Vergaberecht in Zeiten von Corona

Der Grundsatz des Wettbewerbsrecht gebietet, allen Bewerbern um öffentliche Aufträge so große Chancen wie möglich einzuräumen – auch bei zeitkritischen Vergaben (§ 97 Abs. 1 Satz 1 GWB). Das bedeutet, dass eine direkte Beauftragung eines Unternehmens auch dann nicht rechtens ist, wenn es um eine rasche Lieferung oder Leistung ankommt. Es muss stets Raum für die Einholung alternativer Angebote bleiben; dem Auftraggeber bleibt hier wenig Spielraum für Ermessensentscheidungen. Das war die bisherige Rechtsprechung und bei dieser bleibt es auch in Zeiten von Corona. 

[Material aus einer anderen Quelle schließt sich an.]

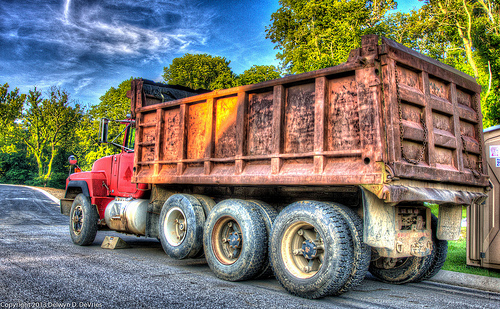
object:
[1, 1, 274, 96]
sky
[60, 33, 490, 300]
dump truck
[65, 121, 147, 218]
truck cab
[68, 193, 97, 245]
tire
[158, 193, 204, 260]
tire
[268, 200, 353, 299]
tire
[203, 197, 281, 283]
tire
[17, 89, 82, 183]
tree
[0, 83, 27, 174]
tree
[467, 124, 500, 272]
toilet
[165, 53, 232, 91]
tree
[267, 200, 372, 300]
tire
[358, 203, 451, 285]
tire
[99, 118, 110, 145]
mirror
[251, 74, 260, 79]
leaves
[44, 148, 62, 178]
trunk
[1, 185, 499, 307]
road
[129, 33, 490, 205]
bed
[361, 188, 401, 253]
flap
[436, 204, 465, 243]
flap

Direkte Vergabe nur in Ausnahmefällen

Zwar ging es beim Streit vor dem OLG Rostock um anlasslose Coronatests in Alten- und Pflegeheimen, doch ist das Urteil auch auf andere Lieferungen und Leistungen durch die öffentliche Hand übertragbar. Der Auftraggeber hatte sich zur Rechtfertigung seiner Direktvergabe auf § 14 Abs. 4 Nr. 3 VgV berufen. Demnach sei es gestattet, Teilnahmewettbewerbe in äußerst dringlichen und zwingenden Gründen zu umgehen. Dieser Ausnahmefall sei bei Coronatests gegeben gewesen. Diese Einschätzung teilte das Gericht wie es auch schon die Vergabekammer getan hatte. Entscheidend aber war nicht, ob die Zeitspanne zwischen Planung und Start der Testungen für eine unter Umständen auch verkürzte Ausschreibung oder die parallele Aufforderung mehrerer Unternehmen zur Angebotsabgabe ausreichend lang gewesen wäre, sondern dass des sich bei der direkten Vergabe um einen Ermessensfehler gehandelt hatte. 

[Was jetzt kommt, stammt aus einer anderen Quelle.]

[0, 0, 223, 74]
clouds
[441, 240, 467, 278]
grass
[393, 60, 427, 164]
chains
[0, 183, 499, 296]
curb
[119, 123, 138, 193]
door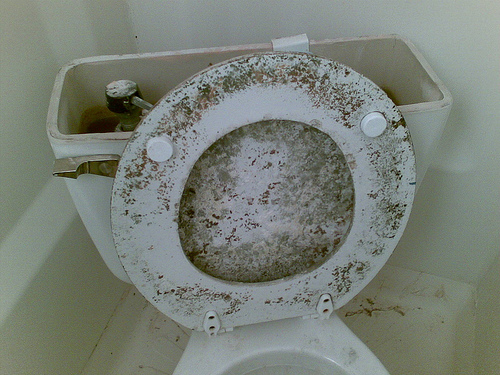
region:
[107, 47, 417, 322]
dirty toilet lid leaning against water tank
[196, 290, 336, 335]
two fasteners with two screws each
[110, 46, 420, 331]
brown dots forming ring on bottom of toilet seat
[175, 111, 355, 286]
brown and gray grime on bottom of toilet lid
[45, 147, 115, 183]
spots on silver lever on top corner of tank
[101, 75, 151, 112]
dust on black cap and rod of plumbing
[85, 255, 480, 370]
dirt, smears and stains on platform below toilet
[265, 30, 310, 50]
wire band on tank edge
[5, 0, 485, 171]
dark speck on bathroom wall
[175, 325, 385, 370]
dirt on edge of toilet-bowl rim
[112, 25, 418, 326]
a toilet with out a tank lid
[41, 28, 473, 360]
a toilet tank without lid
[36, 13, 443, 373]
a dirty bathroom toilet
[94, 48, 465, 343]
a dirty white toilet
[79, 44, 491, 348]
a bathroom toilet that is dirty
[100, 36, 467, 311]
a white bathroom toilet that is dirty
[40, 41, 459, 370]
a dirty toilet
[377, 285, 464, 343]
dirt on the floor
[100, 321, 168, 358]
white floor under the toilet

Der Kläger gewinnt – und hat nichts davon

Dieser bestand darin, nur ein einziges Angebot eingeholt wurde, obwohl bekannt war, dass bekanntermaßen ein Konkurrenzunternehmen zur Verfügung gestanden hätte (was dieses zwei Monate vor Vergabe per Mail mitgeteilt hatte). Damit hätten also auch im ultima ratio-Fall mindestens zwei Angebote eingeholt werden können und müssen. Personalmangel beim Auftraggeber ließ das Gericht als Grund für dieses Unterlassen nicht zu und stellte die Unwirksamkeit des Vertrags gemäß § 135 Abs. 1 Nr. 2 GWB fest. Dem Kläger nützt der Urteilsspruch übrigens nichts, da es sich um ein Fixgeschäft gehandelt hatte, das zudem bereits vor Klageerhebung vollständig abgewickelt worden war. Es ging also um reine Rechtsfindung und um die Schaffung eines Präzedenzurteils.